Erst mal durchatmen. Hitzfeld wusste schon vorher, „dass wir nicht von Anfang an zu einem flüssigen Spiel finden würden“. Sagte er nachher, wirkte aber glaubhaft. Ein „schwaches, ängstliches Spiel zu Beginn“ hatte er gesehen, konnte locker zugeben, dass „uns ein Stein vom Herzen gefallen ist. Ein 1:1 wäre zu wenig gewesen.“ Ballack räumte eine gewisse Hemmung ein, Kahn sprach von einer Verunsicherung aufgrund der Erlebnisse des letzten Jahres, sagte aber auch: „Ich habe immer daran geglaubt, dass wir das Spiel noch für uns entscheiden.“

Der 101. Sieg im Wettbewerb der Meister, ein selten wichtiger. Wohl noch nie war die Champions League für die Bayern so bedeutend wie in diesem Jahr, auch wenn stets der Gewinn des nationalen Titels als Saisonziel in den Vordergrund gerückt wird. Das hat weniger finanzielle Gründe wie in Dortmund, sondern mit dem Selbstwertgefühl des FC Bayern zu tun. Ein erneutes Scheitern würde den Klub in eine Krise mit unwägbarem Ausgang werfen. Umso wichtiger, dass nicht Pizarro oder Linke die Tore schossen, sondern die nie dagewesene Circa-18-Millionen-Euro-Investition Roy Makaay, kürzlich von einem Stadtmagazin noch als „Rheuma-Kai“ verhohnepipelt. Dass der Matchwinner nach dem Schlusspfiff recht lange auf einen Gratulanten warten musste, störte den Pragmatiker Hitzfeld nicht im Geringsten, er hatte die FC-Bayern-Diktion wieder gefunden: „Der ist ein Knipser. Und ein richtiger Torjäger hat halt das Glück, das er braucht.“ Dusel würde Hitzfeld nie sagen. Lieber 15 Euro zahlen.

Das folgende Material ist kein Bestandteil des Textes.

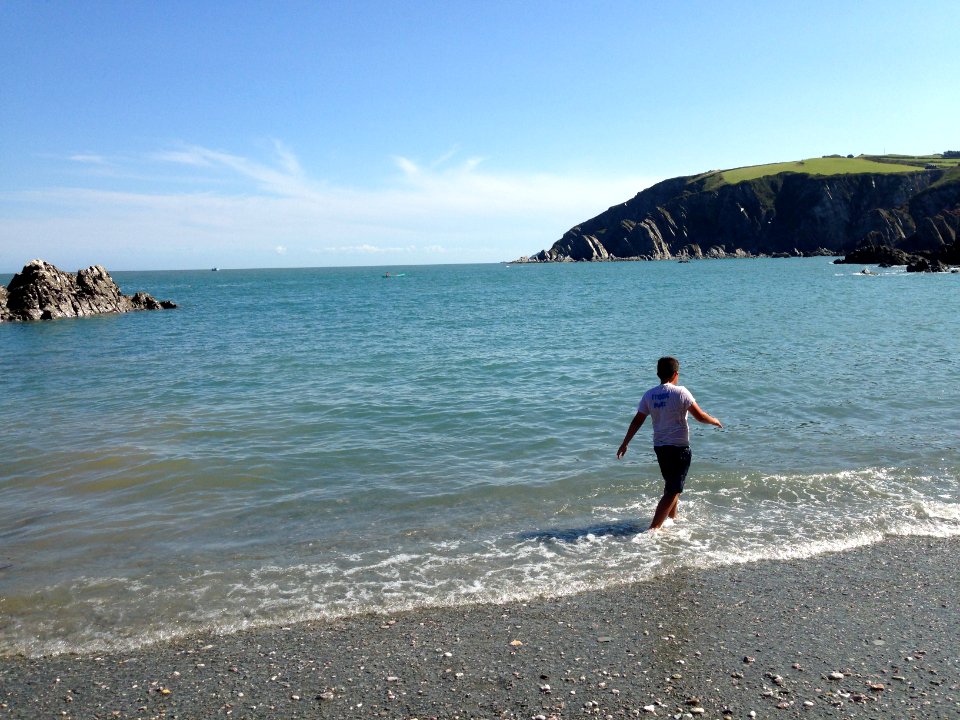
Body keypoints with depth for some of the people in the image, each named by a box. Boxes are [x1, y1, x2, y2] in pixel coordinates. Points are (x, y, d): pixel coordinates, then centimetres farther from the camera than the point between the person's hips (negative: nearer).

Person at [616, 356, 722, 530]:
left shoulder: (649, 395, 0)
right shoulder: (680, 392, -13)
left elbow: (637, 421, 2)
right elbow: (700, 416, -12)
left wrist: (624, 444, 10)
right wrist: (715, 421, 9)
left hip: (659, 447, 6)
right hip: (679, 447, -6)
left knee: (671, 484, 27)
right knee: (673, 491, -2)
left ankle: (672, 518, 45)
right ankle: (653, 528, -9)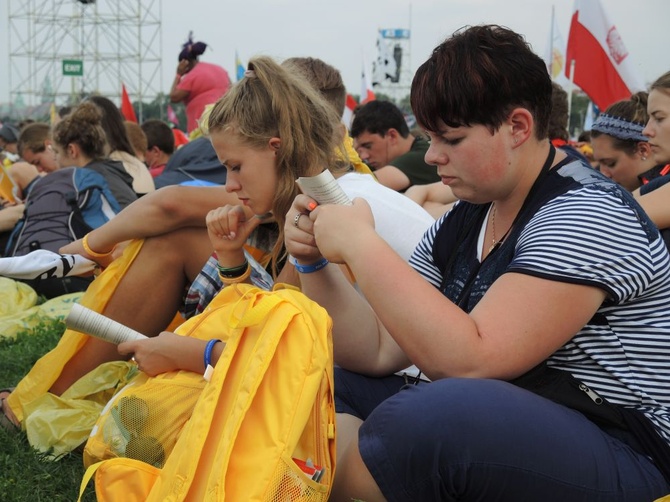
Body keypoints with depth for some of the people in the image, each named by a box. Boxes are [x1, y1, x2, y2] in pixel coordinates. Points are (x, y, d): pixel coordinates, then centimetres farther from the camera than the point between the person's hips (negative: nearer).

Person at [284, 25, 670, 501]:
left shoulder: (588, 215, -15)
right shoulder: (460, 224, 8)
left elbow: (470, 361, -26)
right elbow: (379, 351, 7)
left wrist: (361, 244, -21)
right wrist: (316, 263, -7)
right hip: (491, 433, 8)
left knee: (422, 417, -34)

Bayern München: Kahn - Sagnol, Kovac, Linke, Lizarazu (74. Rau) - Salihamidzic (74. Santa Cruz), Hargreaves, Ballack, Zé Roberto - Pizarro, MakaayCeltic: Hedman - Varga, Baldé, McNamara - Agathe, Lennon, Petrow, Sutton, Thompson - Hartson (66. Miller), LarssonZusch: 48.000; Tore: 0:1 Thompson (57.), 1:1 Makaay (73.), 2:1 Makaay (86.)